Après avoir été à couteaux tirés lors de la conférence sur les changements climatiques de Copenhague, les premiers ministres Stephen Harper et Jean Charest ont partagé la même tribune aujourd'hui pour une annonce... environnementale.

L'annonce portait sur la gestion des matières résiduelles et non les émissions de gaz à effet de serre, un dossier plus épineux qui laisse poindre une crise d'unité canadienne.

 

En novembre, Québec a annoncé son intention de bannir l'enfouissement des matières organiques d'ici 10 ans, ce qui nécessitera des investissements de 650 millions$ pour la construction d'usines de biométhanisation et de compostage. Un peu plus de la moitié de cette somme proviendra du gouvernement québécois. Ottawa dévoilera aujourd'hui sa contribution, puisée dans le Fonds pour l'infrastructure verte. Ce programme est doté d'une enveloppe d'un milliard de dollars pour l'ensemble du Canada.

La construction, à Rivière-du-Loup, d'une usine de transformation de déchets de table en biocarburant est confirmée, une première au Québec.

Une annonce commune de Stephen Harper et Jean Charest sur le thème de l'environnement a de quoi surprendre, surtout trois semaines après la conférence des Nations unies sur les changements climatiques.

Jean Charest a alors lancé des attaques virulentes contre Ottawa et sa position sur la réduction des émissions de gaz à effet de serre. Il a condamné l'idée de fixer des objectifs moins contraignants au secteur pétrolier et gazier. Le premier ministre a même affirmé qu'il y a actuellement «deux Canada»: l'un représenté par Ottawa et ses timides ambitions environnementales, et l'autre représenté par des provinces qui ont des objectifs ambitieux.

Stephen Harper s'est montré agacé par ces critiques. Le premier ministre de l'Alberta, Ed Stelmach, a quant à lui fait valoir que les revenus générés par l'exploitation des sables bitumineux dans sa province profitent aussi au Québec grâce au programme de péréquation. Les analystes politiques voient dans ce conflit les premiers signes d'une crise d'unité canadienne.

L'annonce d'aujourd'hui aura lieu à Rivière-du-Loup, là où la dernière visite de Stephen Harper avait provoqué une commotion au sein du gouvernement Charest.

En décembre 2007, M. Harper s'était rapproché de Mario Dumont, alors chef de l'opposition officielle, allant jusqu'à débarquer dans sa circonscription pour participer en sa compagnie à un dîner de la chambre de commerce locale.
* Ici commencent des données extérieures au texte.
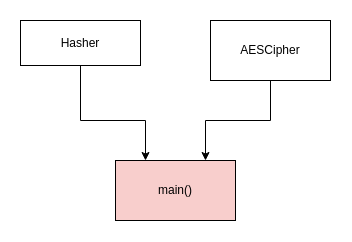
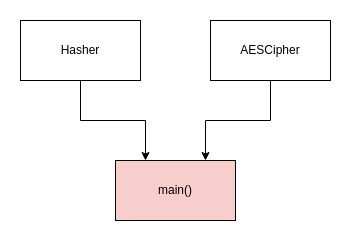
  <mxCell id="0" />
  <mxCell id="1" parent="0" />
  <mxCell id="2" value="main()" style="rounded=0;whiteSpace=wrap;html=1;fillColor=#f8cecc;" vertex="1" parent="1"><mxGeometry x="115" y="160" width="120" height="60" as="geometry" /></mxCell>
  <mxCell id="3" style="edgeStyle=orthogonalEdgeStyle;rounded=0;orthogonalLoop=1;jettySize=auto;html=1;entryX=0.25;entryY=0;entryDx=0;entryDy=0;" edge="1" parent="1" source="4" target="2"><mxGeometry relative="1" as="geometry"><Array as="points"><mxPoint x="80" y="120" /><mxPoint x="145" y="120" /></Array></mxGeometry></mxCell>
- <mxCell id="4" value="Hasher" style="rounded=0;whiteSpace=wrap;html=1;" vertex="1" parent="1"><mxGeometry x="20" y="20" width="120" height="45" as="geometry" /></mxCell>
+ <mxCell id="4" value="Hasher" style="rounded=0;whiteSpace=wrap;html=1;" vertex="1" parent="1"><mxGeometry x="20" y="20" width="120" height="60" as="geometry" /></mxCell>
  <mxCell id="5" style="edgeStyle=orthogonalEdgeStyle;rounded=0;orthogonalLoop=1;jettySize=auto;html=1;entryX=0.75;entryY=0;entryDx=0;entryDy=0;" edge="1" parent="1" source="6" target="2"><mxGeometry relative="1" as="geometry" /></mxCell>
  <mxCell id="6" value="AESCipher" style="rounded=0;whiteSpace=wrap;html=1;" vertex="1" parent="1"><mxGeometry x="210" y="20" width="120" height="60" as="geometry" /></mxCell>
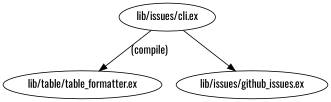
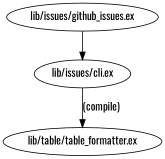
  digraph {
    fontname=Oswald
    node [fontname=Oswald]
    edge [fontname=Oswald]
    n1 [label="lib/table/table_formatter.ex"]
    "lib/issues/cli.ex"
    "lib/issues/github_issues.ex"
    "lib/issues/cli.ex" -> n1 [label="(compile)"]
-   "lib/issues/cli.ex" -> "lib/issues/github_issues.ex"
+   "lib/issues/github_issues.ex" -> "lib/issues/cli.ex"
  }
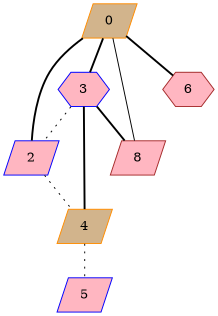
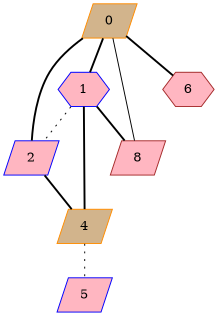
  strict graph {
    node [color=blue fillcolor=lightpink shape=parallelogram style=filled]
    edge [style=bold weight=2]
    0 [color=darkorange fillcolor=tan]
-   1 [shape=hexagon label=3]
+   1 [shape=hexagon]
    2
    n4 [color=brown label=8]
    6 [color=brown shape=hexagon]
    4 [color=darkorange fillcolor=tan]
    5
    0 -- 1
    0 -- 2
    0 -- n4 [style=solid]
    0 -- 6
    1 -- 2 [style=dotted weight=6]
    1 -- n4
    1 -- 4 [weight=3]
-   2 -- 4 [style=dotted]
+   2 -- 4
    4 -- 5 [style=dotted]
  }
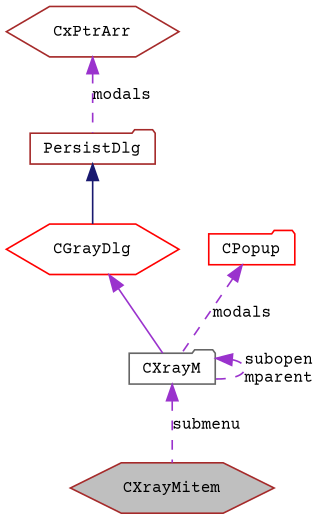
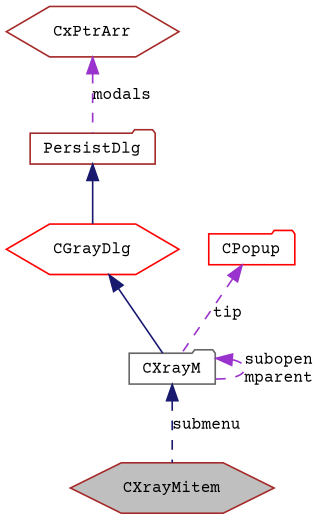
  digraph {
    fontname="Courier Prime"
    node [color=brown fillcolor=white fontname="Courier Prime" fontsize=10 shape=hexagon style=filled]
    edge [color=darkorchid3 dir=back fontname="Courier Prime" fontsize=10 labelfontname=FreeSans labelfontsize=10 style=dashed]
    n1 [fillcolor=grey75 fontcolor=black height=0.2 label=CXrayMitem width=0.4]
    n2 [color=gray40 height=0.2 label=CXrayM shape=folder width=0.4]
    n3 [color=red height=0.2 label=CGrayDlg width=0.4]
    n4 [height=0.2 label=PersistDlg shape=folder width=0.4]
    n5 [height=0.2 label=CxPtrArr width=0.4]
    n6 [color=red height=0.2 label=CPopup shape=folder width=0.4]
-   n2 -> n1 [label=submenu]
+   n2 -> n1 [color=midnightblue label=submenu]
    n2 -> n2 [label="subopen\nmparent"]
-   n3 -> n2 [style=solid]
+   n3 -> n2 [color=midnightblue style=solid]
    n4 -> n3 [color=midnightblue style=solid]
    n5 -> n4 [label=modals]
-   n6 -> n2 [label=modals]
+   n6 -> n2 [label=tip]
  }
Le ministre responsable de la région, Claude Béchard, était furieux de ne pas avoir été invité à l'événement. Jean Charest a ensuite pris ses distances des conservateurs.

Les relations entre MM. Charest et Harper ne se sont pas améliorées depuis, mais le paysage politique a changé à Rivière-du-Loup en faveur des deux hommes. Lors d'élections partielles l'an dernier, Jean D'Amour (PLQ) et Bernard Généreux (PCC) se sont emparés de ce bastion, adéquiste au provincial et bloquiste au fédéral. Les deux députés assisteront à l'annonce, de même que la ministre de l'Environnement, Line Beauchamp, et Claude Béchard.

Le maire de Rivière-du-Loup, Michel Morin, participera à l'événement. Son projet de biométhanisation des matières organiques ira de l'avant. Implantée à Cacouna, l'usine transformera les déchets de table en carburant qui pourrait être utilisé par des camions de la municipalité. Rivière-du-Loup, la MRC et la firme privée Envirogaz de Portneuf ont créé une société mixte en 2008 afin de mener à bien le projet. La Ville réclame depuis des mois 4 millions du fédéral, le tiers des coûts du projet. L'automne dernier, en campagne électorale, Bernard Généreux avait promis de faire progresser le dossier rapidement.

La grande région de Montréal compte six projets d'usine de compostage et de biométhanisation, dont deux dans la métropole.